Faculty of Medicine and Surgery, Department of Surgical Sciences, Plastic Surgery and Microsurgery Unit, University of Cagliari, University Hospital Duilio Casula, Cagliari, Italy.
Department of Plastic, Reconstructive and Aesthetic Surgery, Campus Bio-Medico University of Rome, University Hospital Campus Bio-Medico, Rome, Italy.
Microsurgery. 2022 Nov;42(8):766-774. doi: 10.1002/micr.30945. Epub 2022 Aug 2.

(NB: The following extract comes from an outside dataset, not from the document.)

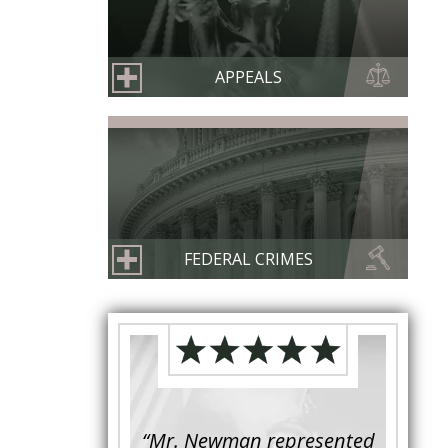
APPEALS
FEDERAL CRIMES
s retained to
“Mr. Newman represented
“It is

The number of revision surgeries to improve breast asymmetry after deep inferior epigastric perforator (DIEP) flap breast reconstruction is still high worldwide with impact on both patients and healthcare systems. These procedures include fat grafting, contralateral breast symmetrization, scar revision, flap repositioning and remodeling. A previously published DIEP flap insetting algorithm has proven to be effective in selecting patient-tailored strategies to achieve excellent aesthetic outcomes. This study investigated whether this insetting algorithm was effective in reducing revision surgeries in patients undergoing SSM and immediate DIEP flap breast reconstruction to achieve the goal of a one-stage reconstruction.

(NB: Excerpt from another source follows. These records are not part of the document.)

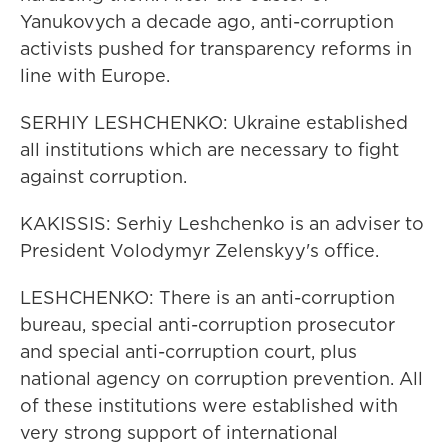
Yanukovych a decade ago, anti-corruption
activists pushed for transparency reforms in
line with Europe.
SERHIY LESHCHENKO: Ukraine established
all institutions which are necessary to fight
against corruption.
KAKISSIS: Serhiy Leshchenko is an adviser to
President Volodymyr Zelenskyy's office.
LESHCHENKO: There is an anti-corruption
bureau, special anti-corruption prosecutor
and special anti-corruption court, plus
national agency on corruption prevention. All
of these institutions were established with
very strong support of international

This retrospective case-control study included 60 patients (group A) treated without the DIEP flap standardized insetting algorithm and 60 patients (group B) treated with the standardized insetting algorithm, which considers among its variables the type of breast to be reconstructed, abdominal tissue thickness, rotation due to harvesting side. Demographic data, operative data, complications and number of revision surgeries were recorded.
One hundred and twenty primary and 106 revision surgeries were performed. Groups were homogenous for age (p = .32), body mass index (p = .77), flap weight (p = .7), operative time (p = .87) and early complications (p = .78). When excluding isolated nipple reconstruction from the revision surgeries, one-stage reconstruction was successfully performed in 26 patients in group A (43.3%) and 39 patients (65.0%) in group B, with a statistically significant difference between the groups (p = .003).
The introduction of a standardized insetting algorithm for immediate unilateral DIEP flap breast reconstruction can be effective in reducing the number of revision surgeries for breast asymmetry, making a one-stage reconstruction an achievable and reliable target.
在全球范围内,通过深部腹壁下动脉穿支(DIEP)皮瓣乳房重建术来改善乳房不对称的翻修手术数量仍然很高,这对患者和医疗保健系统都有影响。这些手术包括脂肪移植、对侧乳房对称化、疤痕修整、皮瓣重新定位和重塑。先前发表的 DIEP 皮瓣插入算法已被证明可有效选择针对患者的策略,以实现出色的美学效果。本研究调查了在接受 SSM 和即刻 DIEP 皮瓣乳房重建术的患者中,该插入算法是否可有效减少翻修手术,以实现一次性重建的目标。
本回顾性病例对照研究纳入 60 例(A 组)未使用 DIEP 皮瓣标准化插入算法治疗的患者和 60 例(B 组)使用标准化插入算法治疗的患者,该算法考虑了要重建的乳房类型、腹部组织厚度、由于采集侧引起的旋转等变量。记录了人口统计学数据、手术数据、并发症和翻修手术次数。
共进行了 120 例原发性手术和 106 例翻修手术。两组在年龄(p=0.32)、体重指数(p=0.77)、皮瓣重量(p=0.7)、手术时间(p=0.87)和早期并发症(p=0.78)方面无差异。当将孤立的乳头重建从翻修手术中排除时,A 组中有 26 例(43.3%)和 B 组中有 39 例(65.0%)成功进行了一次性重建,两组之间存在统计学差异(p=0.003)。
对即刻单侧 DIEP 皮瓣乳房重建引入标准化插入算法可有效减少乳房不对称的翻修手术次数,使一次性重建成为一个可实现且可靠的目标。